The beauty of wild places could be their undoing
as
they attract us to them-leaving them touched by human
hands and eventually less than wild. We are consuming wilderness at
an alarming rate, using it and changing it as we do so. Though we somethimes
act otherwise, the mountains don't exist for our amusement. They owe
us nothing and they requre nothing from us. Hudson Stuck wrote that
he and other members of the first party to climb Mount McKinley felt
they had been granted "a privileged communion with the high places
of the earth." As mountaineers traveling in the wilderness, our
minimum charge for this privilege is to leave the hills as we found
them, with no sign of our passing.

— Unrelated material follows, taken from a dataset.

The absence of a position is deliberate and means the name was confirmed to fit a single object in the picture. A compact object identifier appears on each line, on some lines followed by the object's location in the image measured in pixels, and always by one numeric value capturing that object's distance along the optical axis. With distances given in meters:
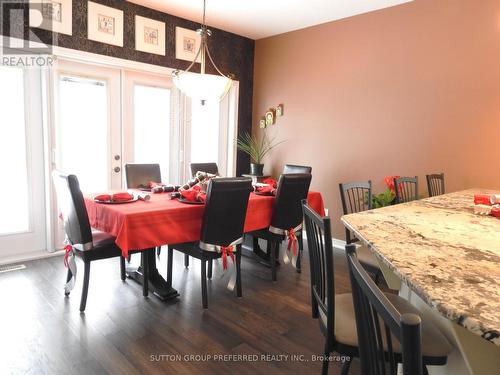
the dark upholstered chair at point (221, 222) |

We must study the places we visit
and become sensitive to their vulnerability, then camp and climb in
ways that minimize our impact. The privileges we enjoy in the mountains
bring responsibilities. Therefore, the facts of mountaineering life
today include permit systems that limit access to the backcountry, road
and trail closures, environmental restoration projects, legislative
alerts, and the clash of competing interest groups. While we tread softly
in the mountains, it's also time to speak loudly back in town for support
of wilderness preservation and sensitive use of our wild lands. As mountaineers,
we need to be activists as well as climbers if we want our children
to be able to enjoy what we take for granted.